Accompanied by Cambodian Foreign Minister Prak Sokhonn, Mr Hun Sen will visit Myanmar in what he calls an effort to stop the country from descending into civil war.

Cambodia is chairing Asean this year under the 10-nation bloc's rotating arrangement.

Mr Hun Sen will be meeting junta leader Min Aung Hlaing, who seized power on Feb 1 last year but is still struggling to subdue resistance to his unpopular coup.

While the junta has pledged to hold fresh elections in 2023, it has detained more than 400 members of the deposed National League for Democracy party, including its leader Aung San Suu Kyi.

Armed insurgent groups have sprung up in response to the violence, which according to human rights groups have left more than 1,400 people dead.

The military has in turn unleashed scorched earth tactics in opposition strongholds, driving tens of thousands of people from their homes.

In a widely condemned incident last week, more than 35 people were torched in the eastern state of Kayah.

While it was not clear if they had been burned alive, victims were bound, and had puncture wounds on their bodies.

During the press conference, speakers cast doubt over the concessions that Mr Hun Sen might be able to extract from Senior General Min Aung Hlaing, while stressing that this high-level visit would confer undue legitimacy to the junta.

Chulalongkorn University political scientist Thitinan Pongsudhirak warned that the damage to Asean's credibility may be irreparable.

"The point is not engage with the SAC and have Min Aung Hlaing set the conditions, but it's the other way around," he said, referring to the junta's self-declared name of State Administration Council.

"So Hun Sen is playing a very dangerous game here at Asean's expense. He thinks he can probably have concessions, but those concessions will not amount to very much."

In what is likely linked to local unhappiness over Mr Hun Sen's visit, two bombs exploded near the Cambodian embassy in Yangon on Dec 31.

While the Cambodian leader has said he would not venture beyond the parameters of the Five-Point Consensus that Asean hammered out last April, he did not set any preconditions for his trip.

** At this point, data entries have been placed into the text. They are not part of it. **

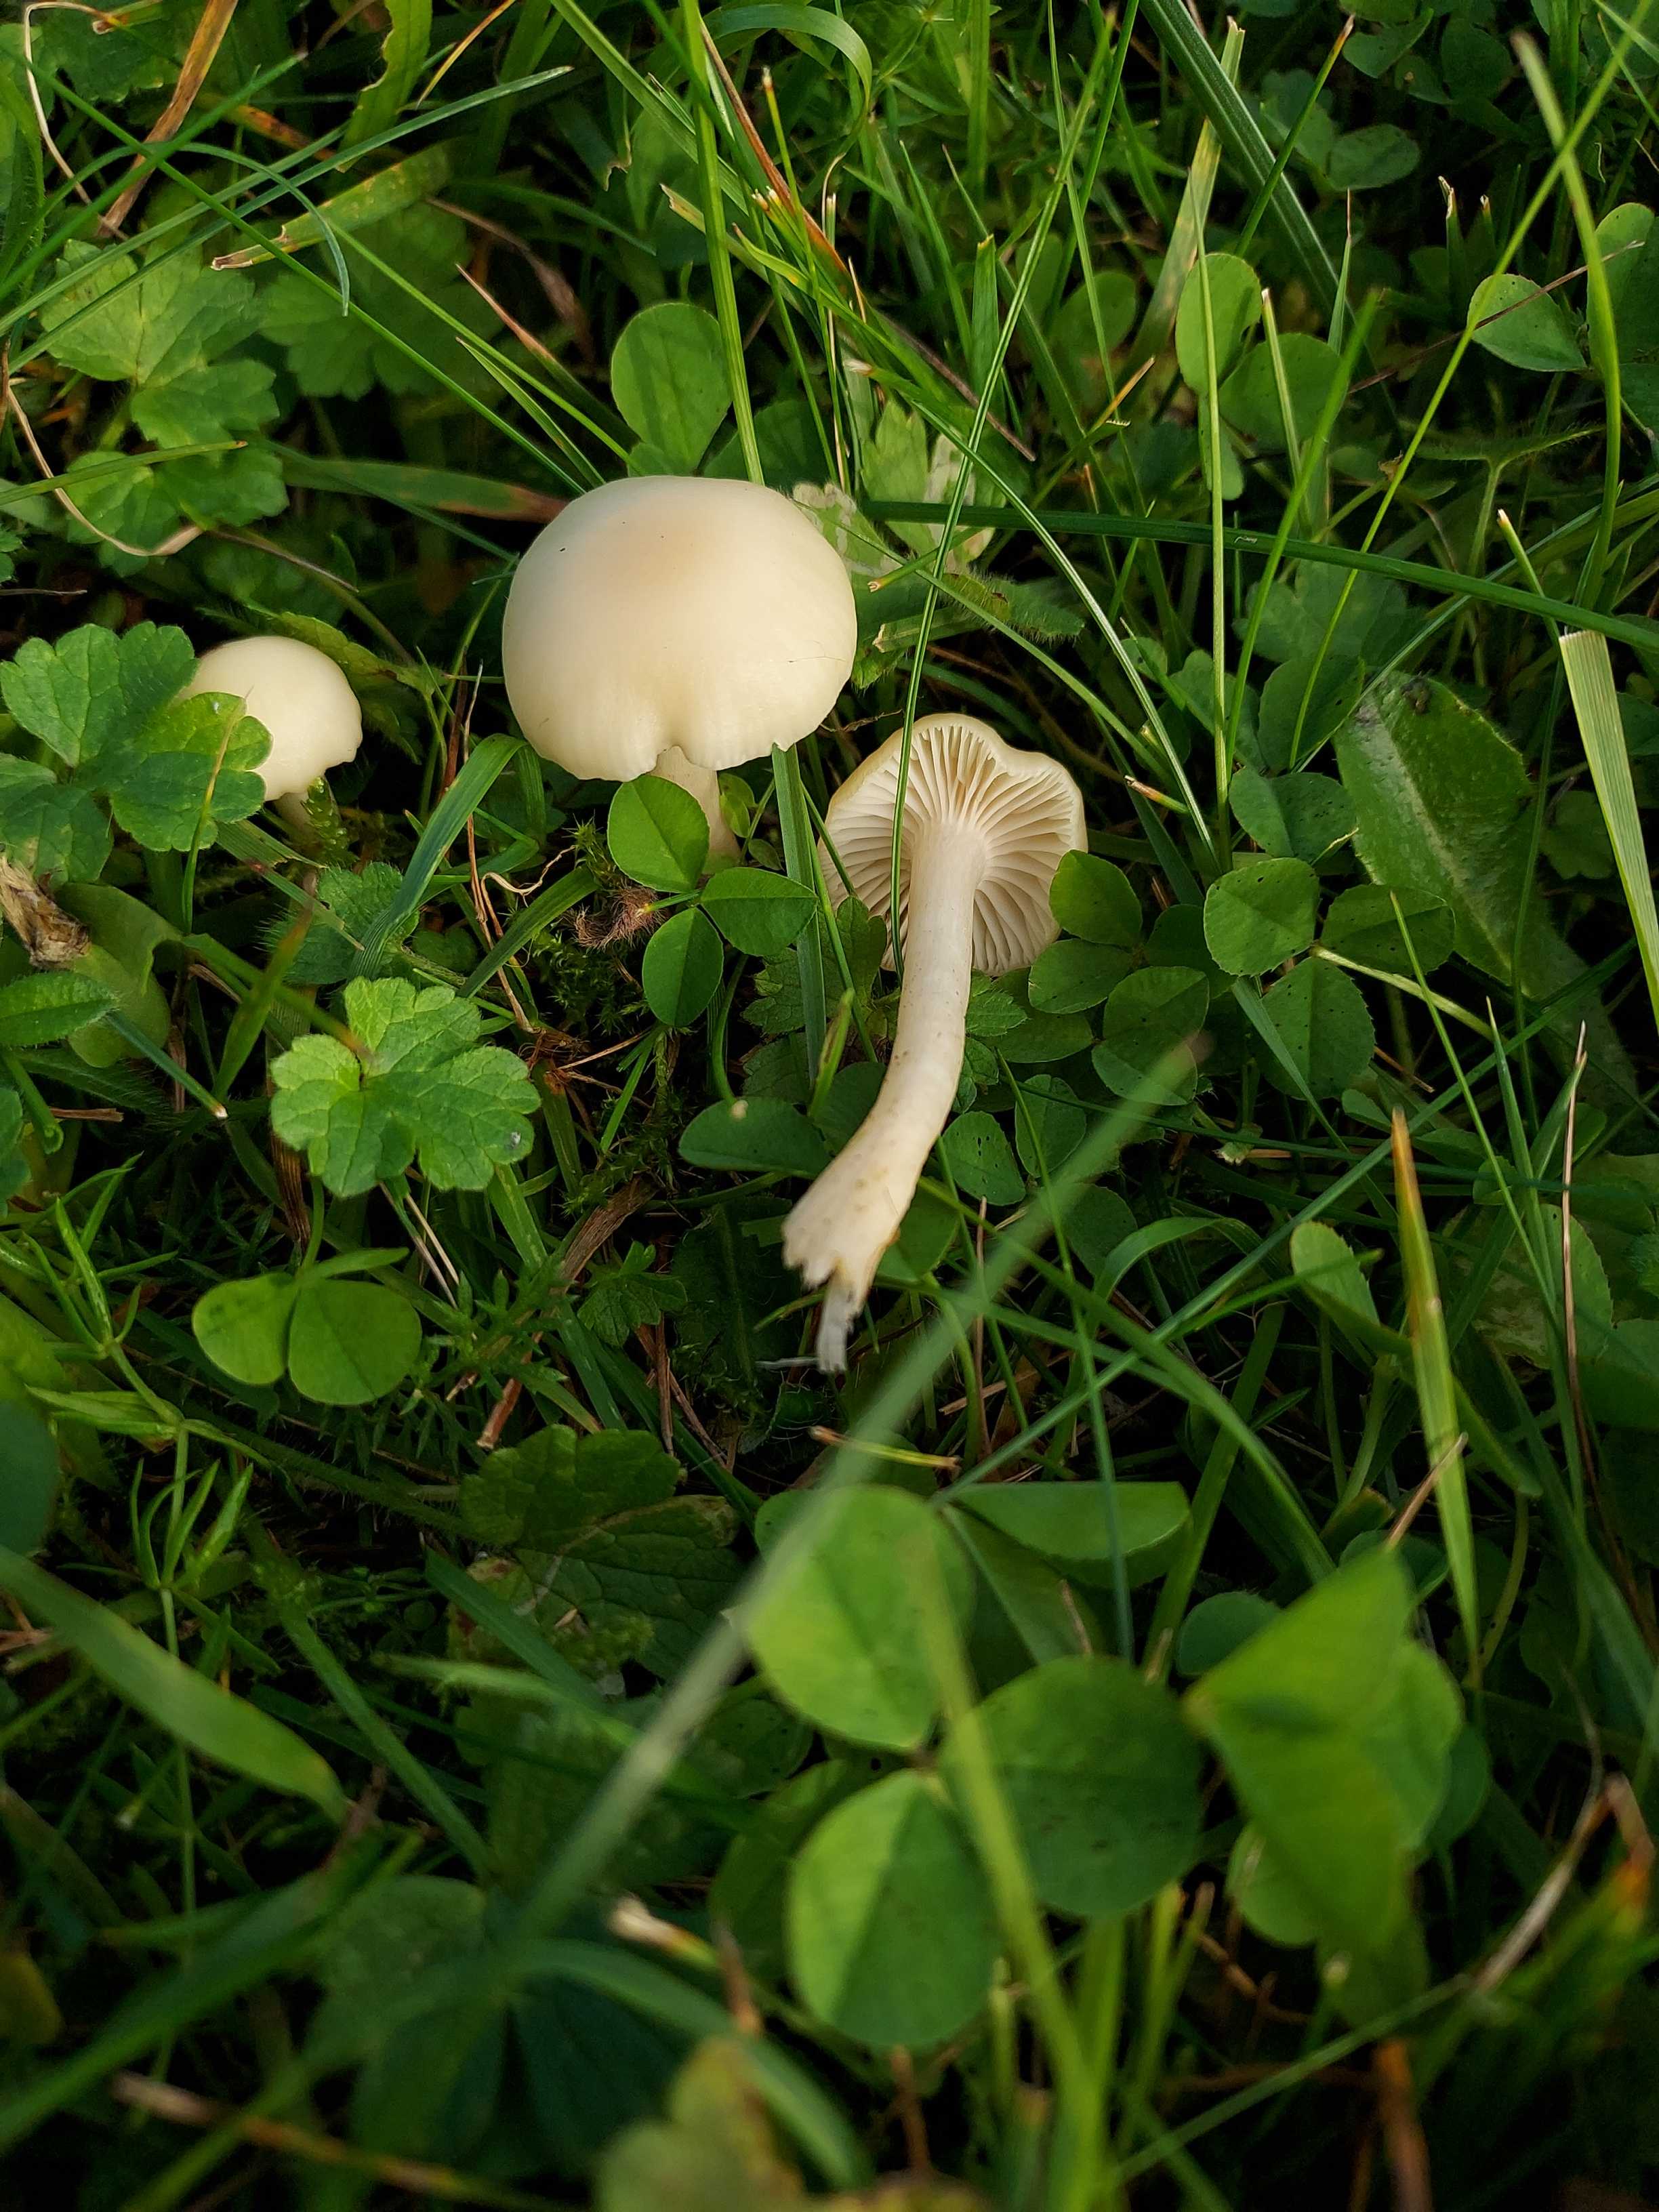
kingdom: Fungi
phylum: Basidiomycota
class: Agaricomycetes
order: Agaricales
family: Hygrophoraceae
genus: Cuphophyllus
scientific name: Cuphophyllus virgineus
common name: snehvid vokshat
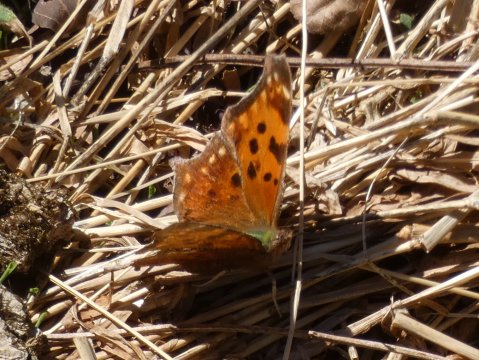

The road map was sealed during a special meeting of Asean leaders that also involved Gen Min Aung Hlaing.

It called for an immediate cessation of violence, humanitarian aid to Myanmar and constructive dialogue among all parties that a special Asean envoy would help facilitate. It also agreed that the envoy would visit Myanmar to meet all stakeholders concerned.

The junta later said it would consider Asean's "suggestions" if stability returned to Myanmar. Asean, which abides by a principle of non-interference, has made little progress since then.

Last year's special Asean envoy, Brunei Second Foreign Minister Erywan Yusof, did not visit Myanmar because the junta would not grant him access to detained civilian leaders such as Ms Suu Kyi.

Brunei, which chaired Asean last year, then invited only a "non-political representative" from Myanmar to attend Asean leaders' summits.

As a result, Myanmar was not represented in three high-level regional meetings last year.

Cambodia has indicated that it is keen for all 10 Asean members to be fully represented again.

It has appointed Mr Prak Sokhonn as the new Asean envoy on Myanmar. He promised on Monday to "not decide on behalf of Myanmar people" but rather facilitate the whole political process.

Indonesian President Joko Widodo, after speaking to Mr Hun Sen in a phone call on Tuesday, tweeted that Myanmar should only be represented at a "non-political level at Asean meetings" if there is "no significant progress" on the implementation of the Five-Point Consensus.